My colleague Peter Murphy and I have been talking a lot about background checks lately.  It’s easier than ever to run a basic Internet search on someone, but what information do you find? And are there any limts?

Today, Peter talks about two recent settlements of background check claims against employers. Both cost the employers big dollars. Here’s what you can learn from them.

Peter Murphy

 

Back in March, Dan noted that plaintiffs’ lawyers were brining an increasing number of lawsuits under the Fair Credit Reporting Act (“FCRA”).

This seems to be occurring for two reasons. First, the FCRA contains very specific steps an employer must follow when obtaining and then using a background check for employment related purposes, including the following:

  1. Make a clear and conspicuous written disclosure to the job applicant that a consumer report may be obtained for employment purposes;
  2. Have the applicant authorize in writing the procurement of the report;
  3. And, before taking any adverse action based in whole or in part on the report, provide the applicant with:
    1. a copy of the report; and
    2. a description in writing of the employee’s rights under the FCRA.

If one of these steps is being systematically violated by an employer, then there is the potential for a lawsuit involving multiple plaintiffs or even a class of plaintiffs across the employer’s operations.

The second reason for the increasing number of FCRA lawsuits is that they expose employers to damages for each FCRA violation, as well as punitive damages, costs, and significant attorney’s fees.

Thus, unless employers review their hiring practices and ensure FCRA complaint, they could be exposed to costly lawsuits, as Dan and others warned back then.

Their warnings were prescient, as demonstrated by two recent settlements in FCRA cases.

In the first case, the employer accepted online job applications–just like almost all employers. The applicants alleged that the employer’s online application system did not comply with the FCRA’s procedural provisions addressing authorizations for a background check, or provide FCRA mandated disclosures to the applicants.

These procedural violations could have been enough to expose the employer to liability under the FCRA.

According to the applicants, however, the employer also was taking adverse employment actions based on information in the background checks without providing them a copy of the report or the required opportunity to correct or explain any discrepancies.

Although the employer denied any wrongdoing, it ultimately agreed to a $5.053 million settlement that recently was approved by a district court judge.

The only ones getting rich as a result of this settlement, though, were the plaintiffs’ lawyers, who received about $1.52 million in attorneys’ fees in comparison to the $50 payment to each of the eligible class members.

Plaintiffs’ attorneys were just as pleased with a district court’s preliminary approval of an FCRA settlement in a case pending in Virginia.
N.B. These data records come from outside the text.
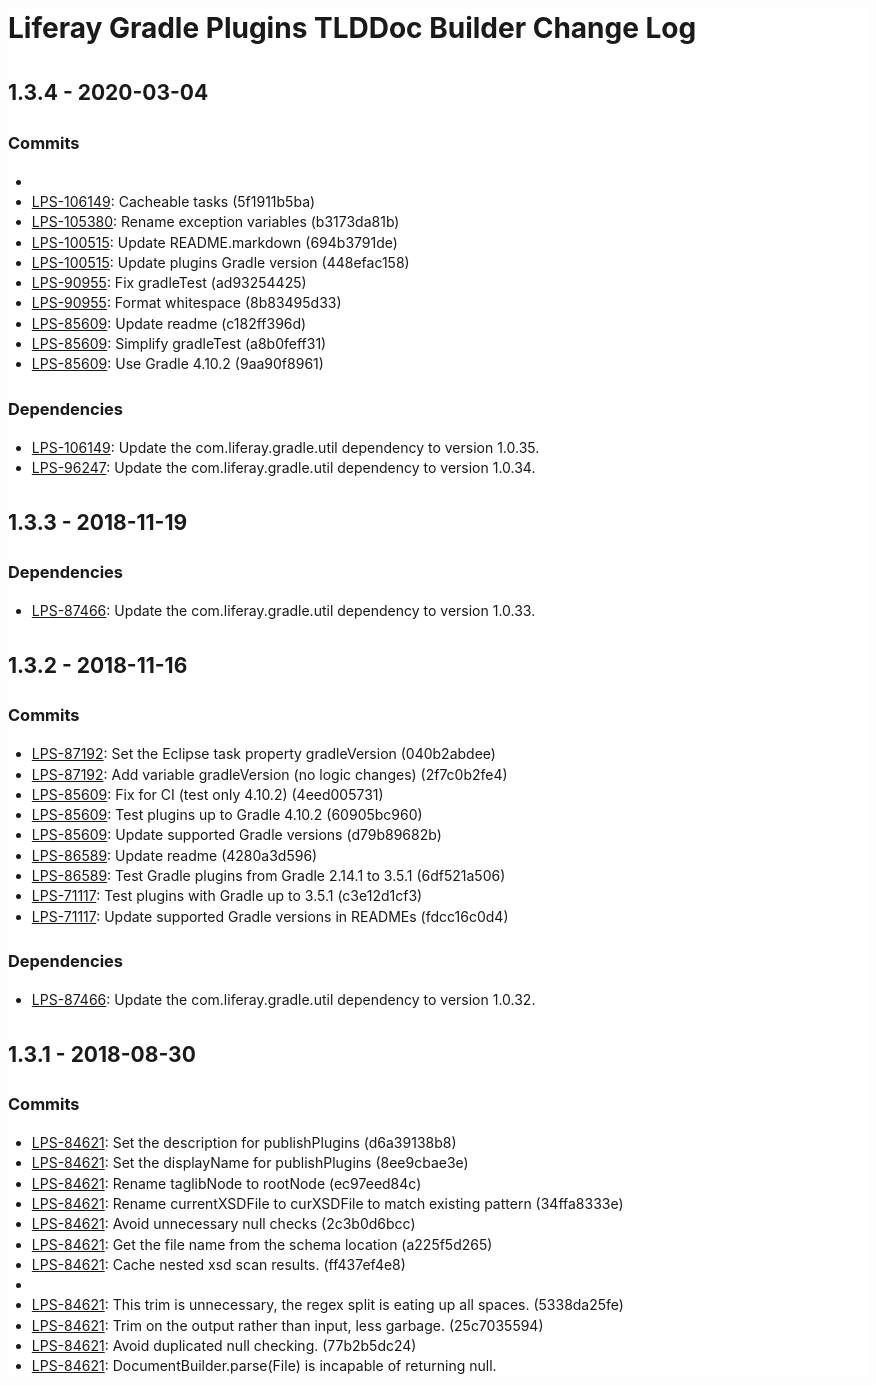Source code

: # Liferay Gradle Plugins TLDDoc Builder Change Log

## 1.3.4 - 2020-03-04

### Commits
- [LPS-106149]: Baseline (becb322fa3)
- [LPS-106149]: Cacheable tasks (5f1911b5ba)
- [LPS-105380]: Rename exception variables (b3173da81b)
- [LPS-100515]: Update README.markdown (694b3791de)
- [LPS-100515]: Update plugins Gradle version (448efac158)
- [LPS-90955]: Fix gradleTest (ad93254425)
- [LPS-90955]: Format whitespace (8b83495d33)
- [LPS-85609]: Update readme (c182ff396d)
- [LPS-85609]: Simplify gradleTest (a8b0feff31)
- [LPS-85609]: Use Gradle 4.10.2 (9aa90f8961)

### Dependencies
- [LPS-106149]: Update the com.liferay.gradle.util dependency to version 1.0.35.
- [LPS-96247]: Update the com.liferay.gradle.util dependency to version 1.0.34.

## 1.3.3 - 2018-11-19

### Dependencies
- [LPS-87466]: Update the com.liferay.gradle.util dependency to version 1.0.33.

## 1.3.2 - 2018-11-16

### Commits
- [LPS-87192]: Set the Eclipse task property gradleVersion (040b2abdee)
- [LPS-87192]: Add variable gradleVersion (no logic changes) (2f7c0b2fe4)
- [LPS-85609]: Fix for CI (test only 4.10.2) (4eed005731)
- [LPS-85609]: Test plugins up to Gradle 4.10.2 (60905bc960)
- [LPS-85609]: Update supported Gradle versions (d79b89682b)
- [LPS-86589]: Update readme (4280a3d596)
- [LPS-86589]: Test Gradle plugins from Gradle 2.14.1 to 3.5.1 (6df521a506)
- [LPS-71117]: Test plugins with Gradle up to 3.5.1 (c3e12d1cf3)
- [LPS-71117]: Update supported Gradle versions in READMEs (fdcc16c0d4)

### Dependencies
- [LPS-87466]: Update the com.liferay.gradle.util dependency to version 1.0.32.

## 1.3.1 - 2018-08-30

### Commits
- [LPS-84621]: Set the description for publishPlugins (d6a39138b8)
- [LPS-84621]: Set the displayName for publishPlugins (8ee9cbae3e)
- [LPS-84621]: Rename taglibNode to rootNode (ec97eed84c)
- [LPS-84621]: Rename currentXSDFile to curXSDFile to match existing pattern
(34ffa8333e)
- [LPS-84621]: Avoid unnecessary null checks (2c3b0d6bcc)
- [LPS-84621]: Get the file name from the schema location (a225f5d265)
- [LPS-84621]: Cache nested xsd scan results. (ff437ef4e8)
- [LPS-84621]: Rename (9cc344c3c1)
- [LPS-84621]: This trim is unnecessary, the regex split is eating up all
spaces. (5338da25fe)
- [LPS-84621]: Trim on the output rather than input, less garbage. (25c7035594)
- [LPS-84621]: Avoid duplicated null checking. (77b2b5dc24)
- [LPS-84621]: DocumentBuilder.parse(File) is incapable of returning null.

[LPS-61099]: https://issues.liferay.com/browse/LPS-61099
[LPS-62883]: https://issues.liferay.com/browse/LPS-62883
[LPS-62942]: https://issues.liferay.com/browse/LPS-62942
[LPS-63943]: https://issues.liferay.com/browse/LPS-63943
[LPS-64816]: https://issues.liferay.com/browse/LPS-64816
[LPS-65086]: https://issues.liferay.com/browse/LPS-65086
[LPS-65749]: https://issues.liferay.com/browse/LPS-65749
[LPS-65810]: https://issues.liferay.com/browse/LPS-65810
[LPS-66709]: https://issues.liferay.com/browse/LPS-66709
[LPS-67573]: https://issues.liferay.com/browse/LPS-67573
[LPS-67658]: https://issues.liferay.com/browse/LPS-67658
[LPS-68231]: https://issues.liferay.com/browse/LPS-68231
[LPS-68666]: https://issues.liferay.com/browse/LPS-68666
[LPS-69259]: https://issues.liferay.com/browse/LPS-69259
[LPS-70060]: https://issues.liferay.com/browse/LPS-70060
[LPS-70677]: https://issues.liferay.com/browse/LPS-70677
[LPS-71117]: https://issues.liferay.com/browse/LPS-71117
[LPS-71591]: https://issues.liferay.com/browse/LPS-71591
[LPS-72914]: https://issues.liferay.com/browse/LPS-72914
[LPS-73584]: https://issues.liferay.com/browse/LPS-73584
[LPS-76644]: https://issues.liferay.com/browse/LPS-76644
[LPS-77425]: https://issues.liferay.com/browse/LPS-77425
[LPS-79679]: https://issues.liferay.com/browse/LPS-79679
[LPS-84094]: https://issues.liferay.com/browse/LPS-84094
[LPS-84621]: https://issues.liferay.com/browse/LPS-84621
[LPS-85609]: https://issues.liferay.com/browse/LPS-85609
[LPS-86589]: https://issues.liferay.com/browse/LPS-86589
[LPS-87192]: https://issues.liferay.com/browse/LPS-87192
[LPS-87466]: https://issues.liferay.com/browse/LPS-87466
[LPS-90955]: https://issues.liferay.com/browse/LPS-90955
[LPS-96247]: https://issues.liferay.com/browse/LPS-96247
[LPS-100515]: https://issues.liferay.com/browse/LPS-100515
[LPS-105380]: https://issues.liferay.com/browse/LPS-105380
[LPS-106149]: https://issues.liferay.com/browse/LPS-106149
[LRDOCS-2147]: https://issues.liferay.com/browse/LRDOCS-2147
[LRDOCS-2547]: https://issues.liferay.com/browse/LRDOCS-2547
[LRDOCS-3023]: https://issues.liferay.com/browse/LRDOCS-3023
Just like the prior case, the claims in this case stemmed from allegations that the employer violated the procedural protections of the FCRA, and then also failed to give job applications the ability to respond to adverse information in the background check.

Under the judge’s recent order, the plaintiffs’ attorneys would get 25 % of the $4,000,000 proposed settlement, and each potential class member would receive statutory damages of $53.

The numerous procedural and substantive provisions of the FCRA can be difficult to decipher, and as the above examples demonstrate small compliance mistakes can lead to costly and time consuming lawsuits.

Although we may sound like a broken record, employers should therefore consult with trusted counsel when necessary to ensure that their job application process can survive a FCRA challenge, and that their authorization forms and disclosure notices comply with FCRA’s requirements.

It’s not as easy as it first appears.